• Conos: wiring together scRNA-seq dataset collections

    Conos (Clustering on Network of Samples) is a tool for joint anlaysis of heterogeneous collections of scRNA-seq datasets, such as collections combining multiple individuals, conditions, tissues, or technological platforms. Please see pre-print for detailed description and analysis examples, as well as the the github page for hands-on tutorials.

  • RNA velocity estimation

    velocyto framework predicts movement of cells in transcriptional space, by estimating the first derivative of the transcriptional state - RNA velocity. This provides basis for quantitative modeling of dynamic biological processes, such as cell differentiation, or perturbation response.

  • Demultiplexing of single-cell RNA-seq data

    dropEst is a pipeline for demultiplexing single-cell RNA-seq data, implementing additional corrections for accurate estimation of the molecular count matrices. Please refer to the original publication for details.

  • Single Cell Transcriptional Analysis

    SCDE pacakge provides routines for analysis of single-cell RNA-seq data. It is based on the probabilistic mixture error model, which is used to implement differential expression, subpopulation analysis and other tasks on the data.

    We are now developing Pagoda2 package for analysis of high-throughput (droplet- or microwell-based) single-cell RNA-seq datasets

  • - developed with Park Lab during PI's postdoctoral fellowship and shortly after:

  • Transposable Element Analyzer

    The Tea pipeline is designed to identify insertions of repetitive elements (such as LINE1 repeats or endogenous retroviral elements) in the human genomes.

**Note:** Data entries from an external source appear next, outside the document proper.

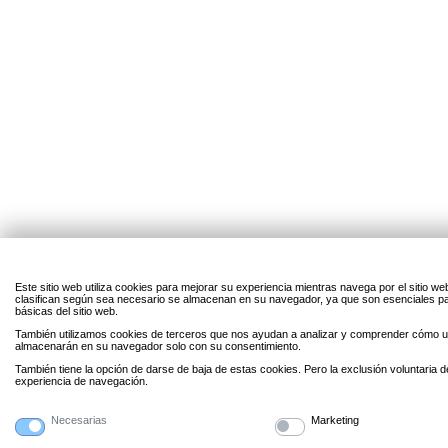
Este sitio web utiliza cookies para mejorar su experiencia mientras navega por el sitio w
clasifican según sea necesario se almacenan en su navegador, ya que son esenciales par
básicas del sitio web.
También utilizamos cookies de terceros que nos ayudan a analizar y comprender cómo uti
almacenarán en su navegador solo con su consentimiento.
También tiene la opción de darse de baja de estas cookies. Pero la exclusión voluntaria 
experiencia de navegación.
Necesarias
Marketing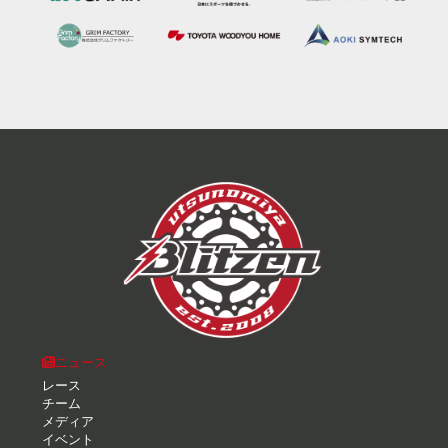
ニュース
レース
チーム
メディア
イベント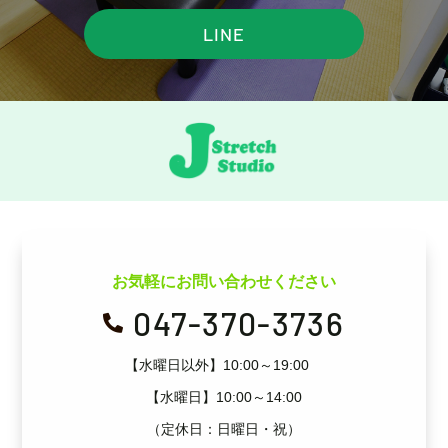
LINE
お気軽にお問い合わせください
047-370-3736

【水曜日以外】10:00～19:00
【水曜日】10:00～14:00
（定休日：日曜日・祝）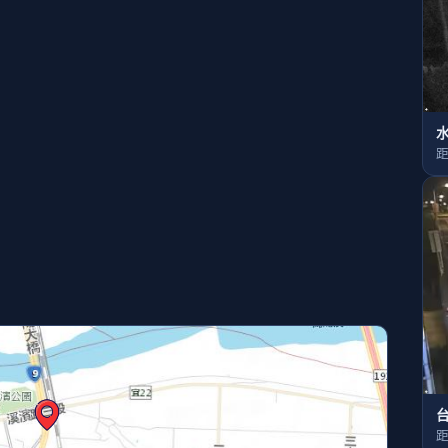
水
距
台
距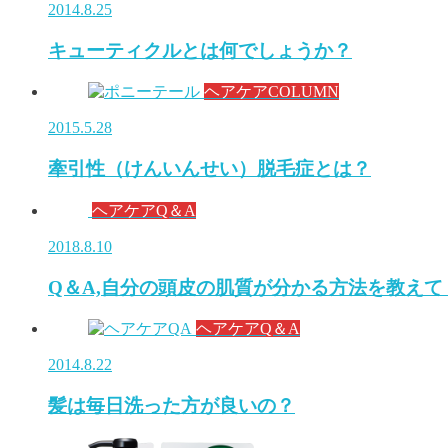
2014.8.25
キューティクルとは何でしょうか？
ヘアケアCOLUMN
2015.5.28
牽引性（けんいんせい）脱毛症とは？
ヘアケアQ＆A
2018.8.10
Q＆A,自分の頭皮の肌質が分かる方法を教えて
ヘアケアQ＆A
2014.8.22
髪は毎日洗った方が良いの？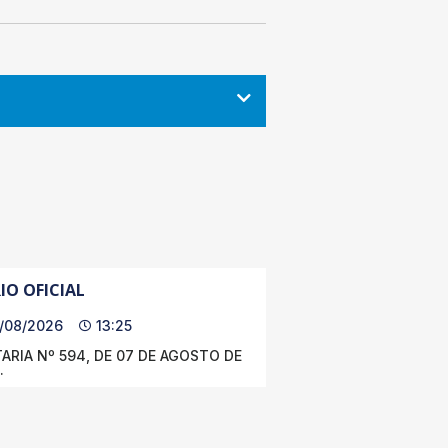
IO OFICIAL
/08/2026
13:25
ARIA Nº 594, DE 07 DE AGOSTO DE
.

Its primary aim is to detect novel repeat insertions occurring in somatic tissues (e.g. cancerous tumors), however it is also capable of detecting instances of repeat insertions polymorphic among individuals.

    For more details, please refer to the Tea manuscript, and the pipeline download page on the Park Lab site

  • Repeat Enrichment Estimator

    The software, developed during PI's fellowship in the Park Lab, provides means to estiamte the enrichment of repetitive elements in the short-read sequencing data. For details, please refer to the manuscript. The implementation, custom sequence assemblies are available from the Park Lab server, which also provides a web interface for running the analysis.

  • ChIP-seq processing pipeline (SPP)

    The spp R package provides routines for processing ChIP-seq data. It supports the output of many short-read aligners, and can be used determine statistically significant set of binding peaks or broad regions of enrichment. The details of peak-calling algorithms were described in the initial manuscript. The updated versions of the package, and a brief tutorial are available from the Park Lab site.